BRANO DA LEGGERE
——————————

A ésher trop bu
ta dièntet en macù(*) |
Ad essere troppo buoni diventi un (*macù
= sciocco, macaco).
Spesso la troppa bontà diventa dabbenaggine ed è fraintesa con incapacità o mancanza di
carattere. |
A fa trop tant el
generùs
sha ga manté i véshe ai usiùs |
A far troppo il generoso si mantengono
i vizi agli oziosi.
Aiutare, ma non sostituire. |
àschet mìô! |
Non azzardarti!
Non osare, non provarci. È detto minacciosamente. |
...Al sìc! |
...Al cinque!
È usato spesso come intimazione a far bene, benissimo, come si deve, quasi alla
perfezione una certa cosa.
Fin dal '700 «cinque a uno» o «cinque-cinque» significa rubare, cioè saper muovere le
cinque dita con una certa destrezza. Darsi da fare. Impugnare. Masturbazione, dal modo
francese «faire le cinq contre un», ma anche l'inglese «five against one». (Ernesto
ferrero, "Dizionario storico dei gerghi italiani : dal '400 a oggi"). |
àrdô che ta a
nfröschet... |
Guarda che le infraschi...
«Enfrüscà» è mettere la frasca di sostegno agli ortaggi con gambo lungo o rampicante
come pomodoro o fagiolo.
È usato come ammonimento: «Le stai coltivando e, se continui così, presto fruttificano
le botte». Come rafforzativo della minaccia si diceva: «àrdô che ta
shét amanìt!» (Guarda che sei a portata di mano). |
Bizògnô mìô
ndà al mulì
per nó restà nfarinàcc |
Non bisogna andare al mulino per non
restare infarinati.

——————————

ESERCIZIO 1
Come si traduce in inglese questa frase del brano: "Spesso la troppa bontà diventa dabbenaggine ed è fraintesa con incapacità o mancanza di carattere."?
ESERCIZIO 2
Trascrivi dal brano il passo che si apre con le parole contenenti "Non osare, non" e si chiude con "che le infraschi...".
Per rispondere basta il brano, senza ricorrere ad altre fonti.

Dati di localizzazione spaziale
——————————

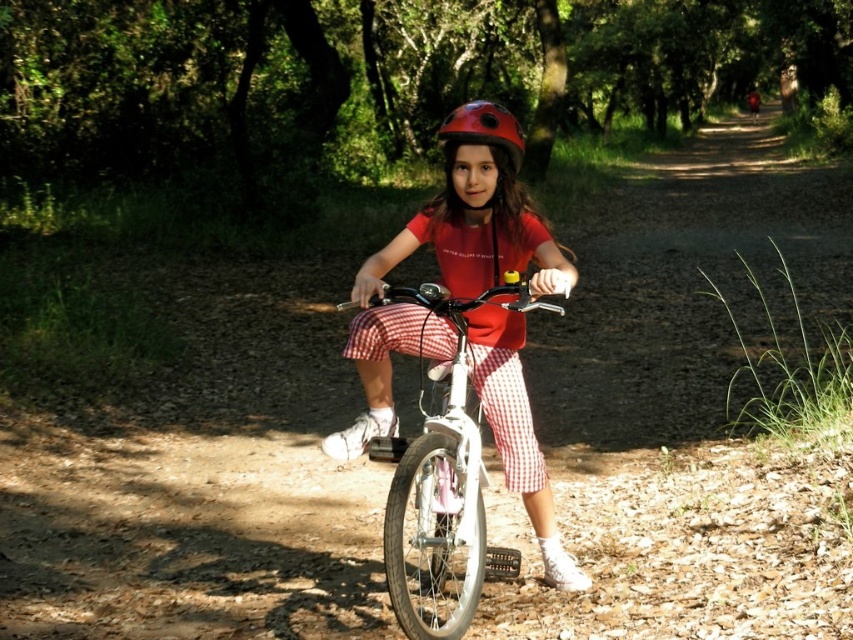
The girl is trying to fit her shiny red helmet at center into a small backpack compartment. The compartment can only accommodate items narrower than the white matte bicycle at center. Will the helmet fit?

The white matte bicycle at center is wider than the shiny red helmet at center, so the helmet is narrower than the bicycle. Since the compartment can hold items narrower than the bicycle, the helmet will fit.

The girl is trying to decide whether her shiny red helmet at center will fit inside the basket of her white matte bicycle at center. Based on their sizes, can you help her determine if the helmet will fit?

The white matte bicycle at center is not as tall as the shiny red helmet at center, so the helmet is taller than the bicycle basket. Therefore, the shiny red helmet at center will not fit inside the basket of the white matte bicycle at center.

You are designing a storage area for the items in the image. The storage area has a limited space. Which item, the white matte bicycle at center or the shiny red helmet at center, should be stored first to optimize space?

The white matte bicycle at center occupies less space than the shiny red helmet at center, so it should be stored first to free up more space for the larger helmet.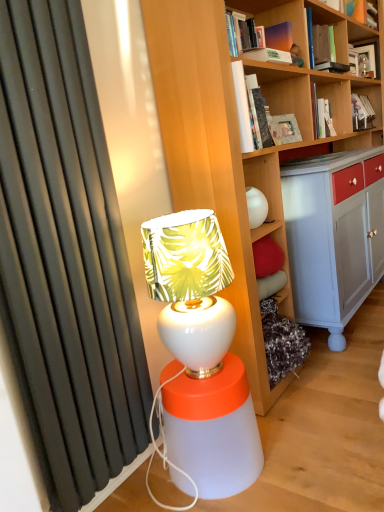
The image size is (384, 512). What do you see at coordinates (364, 59) in the screenshot?
I see `matte black frame at upper right, arranged as the second book when viewed from the top` at bounding box center [364, 59].

Image resolution: width=384 pixels, height=512 pixels. What do you see at coordinates (361, 112) in the screenshot?
I see `hardcover book at upper right, which appears as the 2th book when viewed from the back` at bounding box center [361, 112].

Image resolution: width=384 pixels, height=512 pixels. Describe the element at coordinates (356, 10) in the screenshot. I see `matte orange book at upper right, arranged as the fourth book when viewed from the front` at that location.

In order to click on matte black frame at upper right, which is counted as the 6th book, starting from the front in this screenshot , I will do `click(364, 59)`.

Is white glossy table lamp at center oriented towards hardcover book at upper right, marked as the fourth book in a top-to-bottom arrangement?

No, white glossy table lamp at center is not facing towards hardcover book at upper right, marked as the fourth book in a top-to-bottom arrangement.

What's the angular difference between white glossy table lamp at center and hardcover book at upper right, marked as the fourth book in a top-to-bottom arrangement,'s facing directions?

The angular difference between white glossy table lamp at center and hardcover book at upper right, marked as the fourth book in a top-to-bottom arrangement, is 0.000597 degrees.

Which of these two, white glossy table lamp at center or hardcover book at upper right, marked as the fourth book in a top-to-bottom arrangement, stands taller?

white glossy table lamp at center is taller.

In the scene shown: From the image's perspective, relative to hardcover book at upper right, which ranks as the fifth book in back-to-front order, is white glossy table lamp at center above or below?

Clearly, from the image's perspective, white glossy table lamp at center is below hardcover book at upper right, which ranks as the fifth book in back-to-front order.

From the image's perspective, does white glossy table lamp at center appear lower than matte orange book at upper right, arranged as the fourth book when viewed from the front?

Correct, white glossy table lamp at center appears lower than matte orange book at upper right, arranged as the fourth book when viewed from the front, in the image.

Is white glossy table lamp at center turned away from matte orange book at upper right, acting as the 6th book starting from the bottom?

white glossy table lamp at center does not have its back to matte orange book at upper right, acting as the 6th book starting from the bottom.

Consider the image. Is the position of white glossy table lamp at center less distant than that of matte orange book at upper right, which ranks as the third book in back-to-front order?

——————————

RISULTATO 1
Often too much kindness becomes gullibility and is mistaken for incompetence or a lack of character.

RISULTATO 2
Non osare, non provarci. È detto minacciosamente. |
...Al sìc! |
...Al cinque!
È usato spesso come intimazione a far bene, benissimo, come si deve, quasi alla
perfezione una certa cosa.
Fin dal '700 «cinque a uno» o «cinque-cinque» significa rubare, cioè saper muovere le
cinque dita con una certa destrezza. Darsi da fare. Impugnare. Masturbazione, dal modo
francese «faire le cinq contre un», ma anche l'inglese «five against one». (Ernesto
ferrero, "Dizionario storico dei gerghi italiani : dal '400 a oggi"). |
àrdô che ta a
nfröschet... |
Guarda che le infraschi...